Oracle OCI GenAI

Overview

This module adds support for selected Oracle Cloud Infrastructure GenAI models.

Maven Coordinates

In addition to the Helidon integration with LangChain4j core dependencies, you must add the following:

<dependency>
    <groupId>io.helidon.integrations.langchain4j.providers</groupId>
    <artifactId>helidon-integrations-langchain4j-providers-oci-genai</artifactId>
</dependency>

Copied

Authentication

Integration uses OCI SDK authentication provider bean from the service registry. The simplest way to configure it is by adding Helidon OCI integration:

<dependency>
    <groupId>io.helidon.integrations.oci</groupId>
    <artifactId>helidon-integrations-oci</artifactId>
</dependency>
<!-- Jakartified OCI SDK HTTP client -->
<dependency>
    <groupId>com.oracle.oci.sdk</groupId>
    <artifactId>oci-java-sdk-common-httpclient-jersey3</artifactId>
    <scope>runtime</scope>
</dependency>

Copied

Helidon OCI integration makes OCI Authentication provider available as a Helidon service registry bean so LangChain4j OCI GenAI can automatically discover it.

Example of OCI specific configuration file oci-config.yaml:

helidon.oci:
  # "config-file" value can instruct integration to
  # load values from `~/.oci/config` file
  authentication-method: "config"
  authentication:
    config:
      region: eu-frankfurt-1
      fingerprint: "b7:a7:9c:7f:57:a7:74:ad:c2:fa:d4:31:06:b5:02:f5"
      tenant-id: "ocid1.tenancy.oc1...."
      user-id: "ocid1.user.oc1....."
      private-key:
        path: "/secrets/oci_ai_api_key.pem"

Copied

More authentication methods are available like oke-workload-identity or resource-principal, for example, authentication method config-file can instruct integration to use ~/.oci/config file:

helidon.oci:
  authentication-method: "config-file"

Copied

All possible OCI configuration properties are documented at OCI Configuration.

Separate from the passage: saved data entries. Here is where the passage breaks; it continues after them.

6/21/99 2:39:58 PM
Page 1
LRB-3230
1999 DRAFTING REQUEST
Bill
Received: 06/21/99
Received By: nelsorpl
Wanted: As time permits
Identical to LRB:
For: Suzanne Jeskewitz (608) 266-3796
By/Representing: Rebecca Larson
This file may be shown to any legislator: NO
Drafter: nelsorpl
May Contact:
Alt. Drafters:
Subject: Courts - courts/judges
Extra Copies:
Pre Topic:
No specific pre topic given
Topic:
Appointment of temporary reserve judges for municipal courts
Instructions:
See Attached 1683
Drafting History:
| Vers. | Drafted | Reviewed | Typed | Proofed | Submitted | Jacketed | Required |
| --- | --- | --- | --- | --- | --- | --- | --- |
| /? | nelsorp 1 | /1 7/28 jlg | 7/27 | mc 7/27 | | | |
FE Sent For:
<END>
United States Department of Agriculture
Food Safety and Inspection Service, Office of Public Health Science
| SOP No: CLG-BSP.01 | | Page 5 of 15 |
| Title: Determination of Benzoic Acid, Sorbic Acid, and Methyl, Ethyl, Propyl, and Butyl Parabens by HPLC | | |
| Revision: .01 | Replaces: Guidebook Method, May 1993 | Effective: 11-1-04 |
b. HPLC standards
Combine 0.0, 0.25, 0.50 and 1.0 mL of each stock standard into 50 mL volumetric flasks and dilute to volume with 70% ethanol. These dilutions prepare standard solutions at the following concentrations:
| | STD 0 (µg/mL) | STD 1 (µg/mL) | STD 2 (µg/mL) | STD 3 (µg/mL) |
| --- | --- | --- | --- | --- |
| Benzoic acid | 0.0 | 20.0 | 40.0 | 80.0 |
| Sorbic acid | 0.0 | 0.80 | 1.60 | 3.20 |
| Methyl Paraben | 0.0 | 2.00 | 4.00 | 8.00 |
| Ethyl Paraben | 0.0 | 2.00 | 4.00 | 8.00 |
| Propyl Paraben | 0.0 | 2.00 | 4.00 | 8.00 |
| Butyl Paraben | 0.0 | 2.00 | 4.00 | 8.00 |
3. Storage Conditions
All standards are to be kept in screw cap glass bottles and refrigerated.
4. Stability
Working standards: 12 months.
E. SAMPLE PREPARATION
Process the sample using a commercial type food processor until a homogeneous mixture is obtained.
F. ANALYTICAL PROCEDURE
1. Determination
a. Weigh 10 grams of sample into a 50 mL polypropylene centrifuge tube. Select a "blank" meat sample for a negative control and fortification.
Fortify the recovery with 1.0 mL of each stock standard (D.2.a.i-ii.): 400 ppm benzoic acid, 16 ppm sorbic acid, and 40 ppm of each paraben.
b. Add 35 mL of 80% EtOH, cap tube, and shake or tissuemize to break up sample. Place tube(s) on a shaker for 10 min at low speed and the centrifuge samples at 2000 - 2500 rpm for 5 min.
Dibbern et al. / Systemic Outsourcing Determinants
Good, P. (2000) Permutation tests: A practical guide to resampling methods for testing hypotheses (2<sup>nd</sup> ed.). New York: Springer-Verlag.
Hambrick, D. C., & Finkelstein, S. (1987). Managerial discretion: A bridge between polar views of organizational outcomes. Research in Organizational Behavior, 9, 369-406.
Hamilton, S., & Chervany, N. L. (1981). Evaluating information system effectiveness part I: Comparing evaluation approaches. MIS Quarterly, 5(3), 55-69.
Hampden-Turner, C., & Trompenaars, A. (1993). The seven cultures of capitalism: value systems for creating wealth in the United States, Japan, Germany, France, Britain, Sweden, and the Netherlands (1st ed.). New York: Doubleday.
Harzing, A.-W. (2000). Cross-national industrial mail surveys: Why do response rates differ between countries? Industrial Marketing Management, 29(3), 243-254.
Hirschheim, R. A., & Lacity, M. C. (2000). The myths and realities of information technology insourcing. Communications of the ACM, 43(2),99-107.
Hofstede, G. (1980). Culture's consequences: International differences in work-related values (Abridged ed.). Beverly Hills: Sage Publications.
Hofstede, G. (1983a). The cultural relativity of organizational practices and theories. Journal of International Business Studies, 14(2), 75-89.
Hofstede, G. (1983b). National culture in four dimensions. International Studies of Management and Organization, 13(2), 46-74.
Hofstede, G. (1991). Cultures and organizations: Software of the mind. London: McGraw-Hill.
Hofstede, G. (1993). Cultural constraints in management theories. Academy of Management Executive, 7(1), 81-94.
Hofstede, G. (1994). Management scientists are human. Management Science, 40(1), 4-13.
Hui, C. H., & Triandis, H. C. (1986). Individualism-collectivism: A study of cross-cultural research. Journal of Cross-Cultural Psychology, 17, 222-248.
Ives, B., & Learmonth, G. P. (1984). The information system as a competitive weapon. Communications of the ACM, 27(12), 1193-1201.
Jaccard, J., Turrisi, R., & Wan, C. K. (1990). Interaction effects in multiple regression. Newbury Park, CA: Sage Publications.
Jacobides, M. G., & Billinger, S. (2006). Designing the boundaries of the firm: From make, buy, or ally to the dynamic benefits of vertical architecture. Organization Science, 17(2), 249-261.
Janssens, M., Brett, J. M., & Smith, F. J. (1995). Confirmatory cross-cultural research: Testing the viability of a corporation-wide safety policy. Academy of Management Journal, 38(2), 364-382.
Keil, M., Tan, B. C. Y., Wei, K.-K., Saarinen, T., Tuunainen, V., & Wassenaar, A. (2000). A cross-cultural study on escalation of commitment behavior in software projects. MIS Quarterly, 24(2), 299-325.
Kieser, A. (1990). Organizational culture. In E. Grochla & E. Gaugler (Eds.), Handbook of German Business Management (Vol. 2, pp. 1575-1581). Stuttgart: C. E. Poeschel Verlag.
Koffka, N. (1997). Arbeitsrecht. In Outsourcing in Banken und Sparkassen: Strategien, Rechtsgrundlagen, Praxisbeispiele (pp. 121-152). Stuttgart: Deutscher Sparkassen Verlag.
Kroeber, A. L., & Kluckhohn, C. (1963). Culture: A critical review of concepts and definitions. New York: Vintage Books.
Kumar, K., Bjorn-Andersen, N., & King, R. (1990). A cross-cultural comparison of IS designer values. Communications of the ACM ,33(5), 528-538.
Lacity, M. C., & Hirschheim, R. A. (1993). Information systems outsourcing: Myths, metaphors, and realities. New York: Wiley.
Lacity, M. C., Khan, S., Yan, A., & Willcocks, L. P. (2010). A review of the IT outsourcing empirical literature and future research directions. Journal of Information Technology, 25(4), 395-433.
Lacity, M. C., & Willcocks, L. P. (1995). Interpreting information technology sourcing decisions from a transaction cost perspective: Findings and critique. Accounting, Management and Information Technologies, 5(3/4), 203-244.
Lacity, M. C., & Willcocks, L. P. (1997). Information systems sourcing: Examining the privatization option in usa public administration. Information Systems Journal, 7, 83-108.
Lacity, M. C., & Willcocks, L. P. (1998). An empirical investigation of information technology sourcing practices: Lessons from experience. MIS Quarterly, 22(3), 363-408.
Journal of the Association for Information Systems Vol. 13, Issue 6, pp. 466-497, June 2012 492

More general information about Helidon OCI authentication integration can be found in Helidon OCI integration

Components

OciGenAiChatModel

To automatically create and add OciGenAiChatModel to the service registry add the following lines to application.yaml:

langchain4j:
  providers:
    oci-gen-ai:
      compartment-id: "ocid1.tenancy.oc1...."
      region: EU_FRANKFURT_1

  models:
    oci-genai-chat-model:
      provider: oci-gen-ai
      model-name: meta.llama-3.3-70b-instruct

Copied

If enabled is set to false, the configuration is ignored, and the component is not created.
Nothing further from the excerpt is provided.